Houve um tempo em que eu produzia textos em “escala industrial”. Eu escrevia todos os dias, às vezes vários textos num só dia, principalmente crônicas. As palavras pipocavam em minha mente o tempo todo. Era preciso interromper as tarefas domésticas para anotar as ideias e, depois de terminá-las, punha-me a escrever e ficava durante horas no computador. A inspiração chegava nos momentos mais inusitados, nos lugares mais improváveis e, como eu sempre carregava um bloquinho na bolsa, estava sempre anotando alguma ideia nova. Se eu estivesse na rua, ficava ansiosa para chegar em casa e jogar no computador. Muitas vezes nem publicava, deixava arquivado para publicá-los futuramente. Porém, não sei o que aconteceu que minha inspiração foi ficando escassa, escassa, até desaparecer totalmente. Parece que meu cérebro entrou em crise, como o país que, naquele mesmo período, entrava numa das piores crises de sua história. No meu caso, eu entrava numa crise do processo criativo.   

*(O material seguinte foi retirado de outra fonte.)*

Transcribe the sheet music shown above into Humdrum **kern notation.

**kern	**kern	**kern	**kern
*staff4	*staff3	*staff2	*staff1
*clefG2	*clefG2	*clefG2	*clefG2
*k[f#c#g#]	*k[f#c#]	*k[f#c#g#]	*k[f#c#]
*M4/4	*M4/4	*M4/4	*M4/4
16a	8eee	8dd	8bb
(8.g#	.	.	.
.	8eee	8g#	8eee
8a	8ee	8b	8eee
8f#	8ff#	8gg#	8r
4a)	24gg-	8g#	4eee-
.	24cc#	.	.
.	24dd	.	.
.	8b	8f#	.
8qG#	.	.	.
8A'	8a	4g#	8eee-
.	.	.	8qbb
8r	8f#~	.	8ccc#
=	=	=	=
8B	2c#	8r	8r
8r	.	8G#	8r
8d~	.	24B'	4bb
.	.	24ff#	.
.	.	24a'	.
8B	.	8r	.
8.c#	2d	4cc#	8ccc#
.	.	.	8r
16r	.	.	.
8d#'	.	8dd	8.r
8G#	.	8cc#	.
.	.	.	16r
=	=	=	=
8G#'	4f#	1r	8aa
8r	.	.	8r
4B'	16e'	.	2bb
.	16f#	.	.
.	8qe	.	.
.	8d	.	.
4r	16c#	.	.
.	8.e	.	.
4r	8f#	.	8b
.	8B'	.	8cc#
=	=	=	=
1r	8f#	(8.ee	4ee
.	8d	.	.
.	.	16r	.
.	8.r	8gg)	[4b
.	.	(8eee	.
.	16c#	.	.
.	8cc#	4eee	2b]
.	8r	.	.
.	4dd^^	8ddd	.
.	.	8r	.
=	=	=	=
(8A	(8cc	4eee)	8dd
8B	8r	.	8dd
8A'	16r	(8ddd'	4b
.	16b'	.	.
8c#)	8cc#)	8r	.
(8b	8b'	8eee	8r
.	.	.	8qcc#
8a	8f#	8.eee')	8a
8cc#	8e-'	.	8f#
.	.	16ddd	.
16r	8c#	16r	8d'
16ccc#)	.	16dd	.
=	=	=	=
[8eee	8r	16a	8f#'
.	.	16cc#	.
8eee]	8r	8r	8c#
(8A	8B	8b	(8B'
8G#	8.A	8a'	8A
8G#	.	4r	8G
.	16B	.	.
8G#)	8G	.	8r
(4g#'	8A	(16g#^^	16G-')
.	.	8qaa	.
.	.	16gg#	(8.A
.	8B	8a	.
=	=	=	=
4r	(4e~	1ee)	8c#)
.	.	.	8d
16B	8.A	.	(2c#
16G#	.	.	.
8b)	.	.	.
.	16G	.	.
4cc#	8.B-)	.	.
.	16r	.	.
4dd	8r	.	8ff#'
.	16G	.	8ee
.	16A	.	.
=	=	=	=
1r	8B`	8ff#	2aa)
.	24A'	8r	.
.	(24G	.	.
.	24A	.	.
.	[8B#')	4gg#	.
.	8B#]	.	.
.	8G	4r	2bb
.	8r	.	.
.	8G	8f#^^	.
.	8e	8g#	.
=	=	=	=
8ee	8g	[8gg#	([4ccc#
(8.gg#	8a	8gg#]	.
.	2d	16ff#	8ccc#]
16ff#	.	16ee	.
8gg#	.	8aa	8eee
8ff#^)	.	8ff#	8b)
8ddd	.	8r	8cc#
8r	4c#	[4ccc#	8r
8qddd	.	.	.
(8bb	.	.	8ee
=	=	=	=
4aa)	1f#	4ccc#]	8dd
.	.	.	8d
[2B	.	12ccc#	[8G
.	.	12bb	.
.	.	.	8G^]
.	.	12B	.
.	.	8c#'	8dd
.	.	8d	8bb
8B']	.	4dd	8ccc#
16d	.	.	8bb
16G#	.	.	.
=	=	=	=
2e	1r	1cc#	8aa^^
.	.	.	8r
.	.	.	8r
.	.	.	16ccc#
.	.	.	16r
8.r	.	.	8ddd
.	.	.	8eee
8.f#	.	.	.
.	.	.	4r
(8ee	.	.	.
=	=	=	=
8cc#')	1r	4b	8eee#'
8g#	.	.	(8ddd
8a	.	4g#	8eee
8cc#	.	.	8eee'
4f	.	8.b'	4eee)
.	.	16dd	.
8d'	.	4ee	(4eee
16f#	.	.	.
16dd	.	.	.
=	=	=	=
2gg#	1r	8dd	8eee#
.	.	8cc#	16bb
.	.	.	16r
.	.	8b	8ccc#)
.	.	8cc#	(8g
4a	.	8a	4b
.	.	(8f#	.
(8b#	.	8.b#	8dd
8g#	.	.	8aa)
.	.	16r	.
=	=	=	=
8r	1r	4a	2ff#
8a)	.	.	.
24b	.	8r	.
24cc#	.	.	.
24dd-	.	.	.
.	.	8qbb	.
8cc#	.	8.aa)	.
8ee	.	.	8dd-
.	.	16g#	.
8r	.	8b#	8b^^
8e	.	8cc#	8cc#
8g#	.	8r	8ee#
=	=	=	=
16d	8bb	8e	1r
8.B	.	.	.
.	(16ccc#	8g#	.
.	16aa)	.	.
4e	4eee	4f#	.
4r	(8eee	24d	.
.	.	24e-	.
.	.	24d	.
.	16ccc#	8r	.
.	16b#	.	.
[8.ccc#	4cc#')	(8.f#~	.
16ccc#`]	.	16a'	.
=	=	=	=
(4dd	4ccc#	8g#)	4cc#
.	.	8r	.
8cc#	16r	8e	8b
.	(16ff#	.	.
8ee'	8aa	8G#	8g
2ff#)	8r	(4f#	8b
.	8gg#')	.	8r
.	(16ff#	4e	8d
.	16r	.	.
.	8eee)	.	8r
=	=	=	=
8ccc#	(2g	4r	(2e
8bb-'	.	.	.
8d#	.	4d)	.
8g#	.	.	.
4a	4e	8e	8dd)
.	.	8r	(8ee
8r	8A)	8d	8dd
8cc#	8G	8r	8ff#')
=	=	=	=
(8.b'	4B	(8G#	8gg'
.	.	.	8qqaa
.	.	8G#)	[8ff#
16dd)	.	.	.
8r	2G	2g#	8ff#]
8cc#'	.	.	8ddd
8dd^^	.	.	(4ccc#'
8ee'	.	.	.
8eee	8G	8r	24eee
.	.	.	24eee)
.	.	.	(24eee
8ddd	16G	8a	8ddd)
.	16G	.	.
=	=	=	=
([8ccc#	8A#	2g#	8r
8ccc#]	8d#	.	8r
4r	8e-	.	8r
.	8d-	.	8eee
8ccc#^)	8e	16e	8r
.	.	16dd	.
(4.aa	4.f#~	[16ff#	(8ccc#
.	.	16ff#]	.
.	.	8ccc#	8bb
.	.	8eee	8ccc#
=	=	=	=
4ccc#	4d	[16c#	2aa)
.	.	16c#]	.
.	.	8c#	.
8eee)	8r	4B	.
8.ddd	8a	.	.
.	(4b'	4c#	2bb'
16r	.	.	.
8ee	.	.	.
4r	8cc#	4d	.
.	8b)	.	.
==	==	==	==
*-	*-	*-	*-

Não é a melhor das sensações para um escritor a de não conseguir escrever. Na verdade, é uma sensação horrível. Estar diante do computador e não conseguir digitar uma frase sequer , é como estar com fome diante de um prato vazio. É angustiante. E por mais que eu dissesse a mim mesma: “Calma, vai passar! É só uma fase.”, a danada da fase não passava. Às vezes, eu tinha a impressão de que jamais escreveria novamente. Que frustração! Mas, eu voltava a me dizer: “Tenha paciência. É preciso entender que todos os escritores passam pelo mesmo processo”. Clarice Lispector, em uma de suas últimas entrevistas, revelou que ao terminar uma obra não conseguia criar outra logo em seguida. Era como se surgisse um hiato, às vezes curto, outras vezes mais longo, até que ela conseguisse criar novamente. Ela não se desesperava. Sabia que em algum momento teria um insight e as palavras ressurgiriam.
Nora Roberts, autora americana, em seu romance Segunda Natureza revela por meio de seu personagem Hunter: “Todo escritor tem que encarar o desânimo de tempos em tempos. Assim como tem que encarar as críticas e a rejeição.” – esta citação está em meu segundo livro.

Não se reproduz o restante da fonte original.